南アルプス林道を行く

 南アルプスの北部、山梨県から長野県へ抜ける南アルプス・スーパー林道。この険しい道にも路線バスが走っています。
 このルートは南アルプスの山々への主要アクセスとなっており、サミットの北沢峠は標高2,000mあまり、(甲斐)駒ヶ岳・仙丈岳の頂はすぐそばで、登山シーズンには大変な賑わいを見せます。
 そういった事情を知らずに、12時丁度発の40分前に甲府駅前のバスターミナルに着いたところ、広河原行き山梨交通バスを待つ登山者の列は乗り場には収まらず、車道にはみ出して警察官が交通整理に出動するほどの混みようでした。

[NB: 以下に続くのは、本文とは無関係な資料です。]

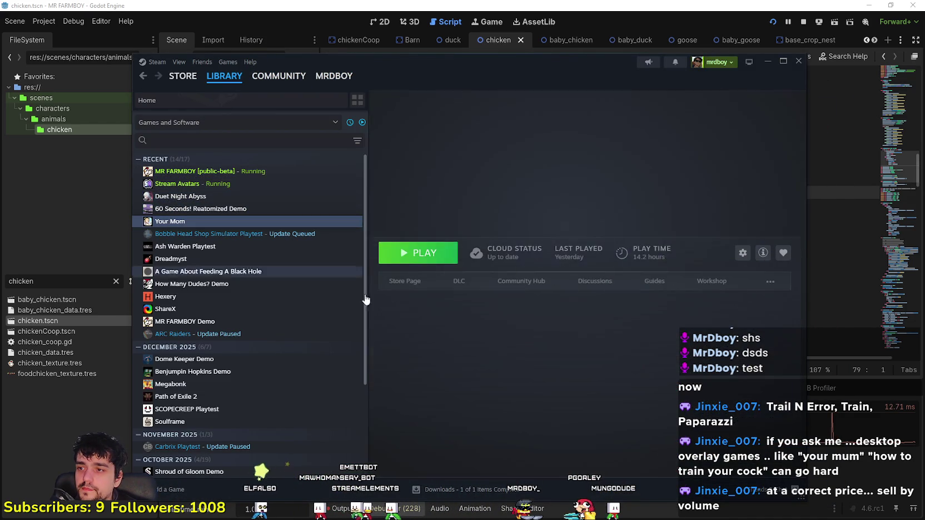
click(405, 280)
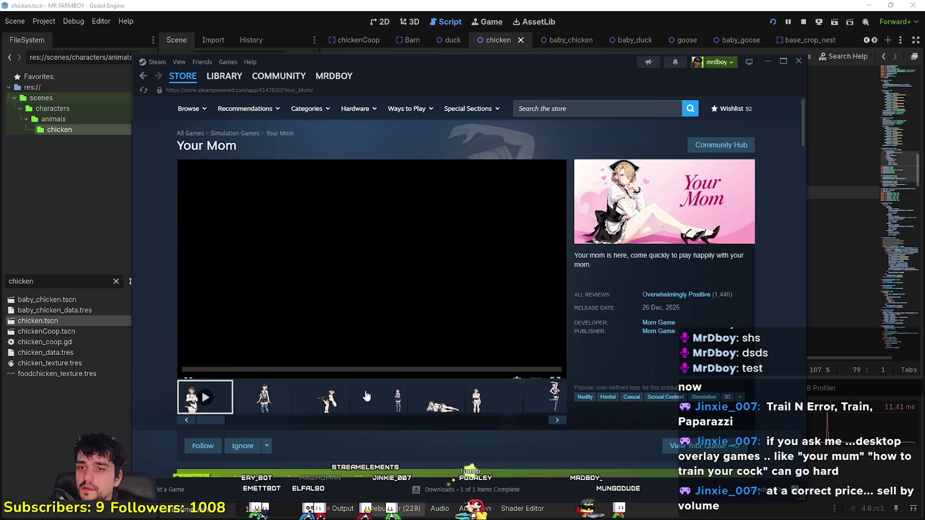
click(371, 404)
scroll(417, 391, down, 10)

 発車時刻になって現れたバスは2台、私は2台目に乗り込むことが出来ましたが当然ながら座ることは出来ず、登山客の荷物と座席に挟まれて身動きできないまま立つ羽目に遭いました。
 定刻より10分遅れで発車、甲府市内を西へ走ります。快速便ということで、一応主要停留所に停まることになっているようですが、とても途中で乗り降りできる状態ではなく、事実上ノンストップです。
 甲府から1時間弱で平地が尽き、芦安村を通過、ここからいよいよ南アルプス・スーパー林道へと入っていきます。つづら折りの狭い道が続き、対向車が来るたびに停車してどちらかが後退、ときに数分停まることがあり、その際は車掌さんが車内の人をかき分けきっぷを売っていきます。

 甲府から1時間半、夜叉神峠登山口で何人か降り、立つのも少し楽になりました。ここから夜叉神峠のトンネルを抜けると、野呂川の深い谷の中腹に出ます。道路から谷底までの深さは地図によると約400m、谷の所々は赤や黄色に色づいてきています。
 やがて左手に日本第2位の高峰、北岳が青空をバックに勇姿を現してきました。2時間立ちどおしてまで見る価値のある絶景です。

 定刻より30分遅れて大樺沢出合に到着、終点−広河原ロッジの1つ手前です。芦安村営バスの広河原はここで、発車時刻は過ぎていますが、甲府からのバスがくるまで接続待ちをするようです。
 アルペンプラザ2階で村営バスの乗車券を購入、3台のマイクロバスに分乗します。私以外は皆重装備の登山客、小型リュック以上の荷物には200円の料金がかかります。
 広河原から先は一般車の乗り入れは禁止されており、谷底の道をひたすら上っていきます。20分ほどすると右前方に甲斐駒ヶ岳の頂が現れ、まもなく標高2,030mの北沢峠に到着、甲府から3時間、時刻は15時を少し回っていました。

 ここは山梨・長野両県境となっており、長野県側からは長谷村営バスが上ってきています。どちらのバスを待つ列も数十mに達していますが、立ち席は認められていないようで、ダイヤとは関係なくピストン輸送で随時バスが出ていました。
 15:55発の長谷村営バスもマイクロバスでしたが、こちらは運転士さんの案内放送付きです。主に上り便でガイドを行うそうですが、峠を出てまもなく、右手に鋸岳が現れると、時間帯によって見え方が異なってくることを解説されました。夕方の斜光線が当たり、後方の甲斐駒とも陰影に富んだ立体感あふれる山容を眺めることが出来ました。
 50分ほどかけて400m程のの谷を下り、村営バス営業所のある仙流荘に到着。ここには駐車場が設けられており、ほとんどの乗客はここでバスを降りてマイカーに乗り換えてました。
 JRバス乗り換え地の戸台口へは1台で運行、後続のバスからの乗り換え客をしばらく待ち、10人ほどの乗客がいました。
 JR飯田線の伊那市駅へは、城下町の高遠を経由、甲府から5時間半と駆け足ながら、南アルプスの雄大さをかいま見たバスの旅でした。